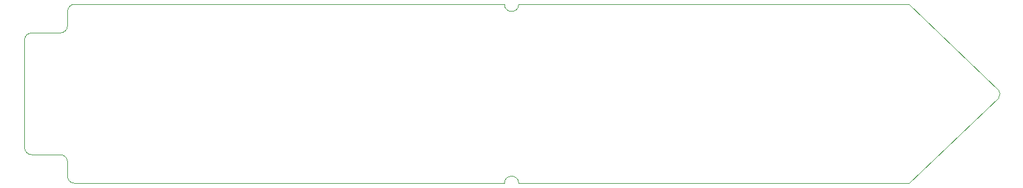
<source format=gm1>
G04 #@! TF.GenerationSoftware,KiCad,Pcbnew,9.0.0*
G04 #@! TF.CreationDate,2025-03-11T16:46:41+02:00*
G04 #@! TF.ProjectId,Plant-health-meter,506c616e-742d-4686-9561-6c74682d6d65,rev?*
G04 #@! TF.SameCoordinates,Original*
G04 #@! TF.FileFunction,Profile,NP*
%FSLAX46Y46*%
G04 Gerber Fmt 4.6, Leading zero omitted, Abs format (unit mm)*
G04 Created by KiCad (PCBNEW 9.0.0) date 2025-03-11 16:46:41*
%MOMM*%
%LPD*%
G01*
G04 APERTURE LIST*
G04 #@! TA.AperFunction,Profile*
%ADD10C,0.050000*%
G04 #@! TD*
G04 APERTURE END LIST*
D10*
X115100000Y-97500000D02*
X92250000Y-97500000D01*
X126500000Y-97500000D02*
X144000000Y-97500000D01*
X126500000Y-97500000D02*
X115100000Y-97500000D01*
X91250000Y-98500000D02*
G75*
G02*
X92250000Y-97500000I1000000J0D01*
G01*
X86250000Y-118500000D02*
G75*
G02*
X85250000Y-117500000I0J1000000D01*
G01*
X92250000Y-122500000D02*
G75*
G02*
X91250000Y-121500000I0J1000000D01*
G01*
X154250000Y-97500000D02*
G75*
G02*
X152250000Y-97500000I-1000000J0D01*
G01*
X90250000Y-118500000D02*
G75*
G02*
X91250000Y-119500000I0J-1000000D01*
G01*
X90250000Y-101500000D02*
X86250000Y-101500000D01*
X91250000Y-98500000D02*
X91250000Y-100500000D01*
X221249999Y-110499999D02*
X208750000Y-122500000D01*
X145000000Y-122500000D02*
X136750000Y-122500000D01*
X208750000Y-97500000D02*
X221249999Y-109500001D01*
X154250000Y-97500000D02*
X208750000Y-97500000D01*
X90250000Y-118500000D02*
X86250000Y-118500000D01*
X152250000Y-122500000D02*
G75*
G02*
X154250000Y-122500000I1000000J0D01*
G01*
X85250000Y-102500000D02*
X85250000Y-117500000D01*
X145500000Y-122500000D02*
X152250000Y-122500000D01*
X154250000Y-122500000D02*
X208750000Y-122500000D01*
X221249999Y-109500001D02*
G75*
G02*
X221249999Y-110499999I-499999J-499999D01*
G01*
X85250000Y-102500000D02*
G75*
G02*
X86250000Y-101500000I1000000J0D01*
G01*
X152250000Y-97500000D02*
X144000000Y-97500000D01*
X91250000Y-121500000D02*
X91250000Y-119500000D01*
X91250000Y-100500000D02*
G75*
G02*
X90250000Y-101500000I-1000000J0D01*
G01*
X145500000Y-122500000D02*
X145000000Y-122500000D01*
X92250000Y-122500000D02*
X136750000Y-122500000D01*
M02*

</source>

§ **Aim of the task**: All lines above holding the word "format" make up the answer; copy each one.

§ **Reply to the exercise**:
<source format=gm1>
G04 Gerber Fmt 4.6, Leading zero omitted, Abs format (unit mm)*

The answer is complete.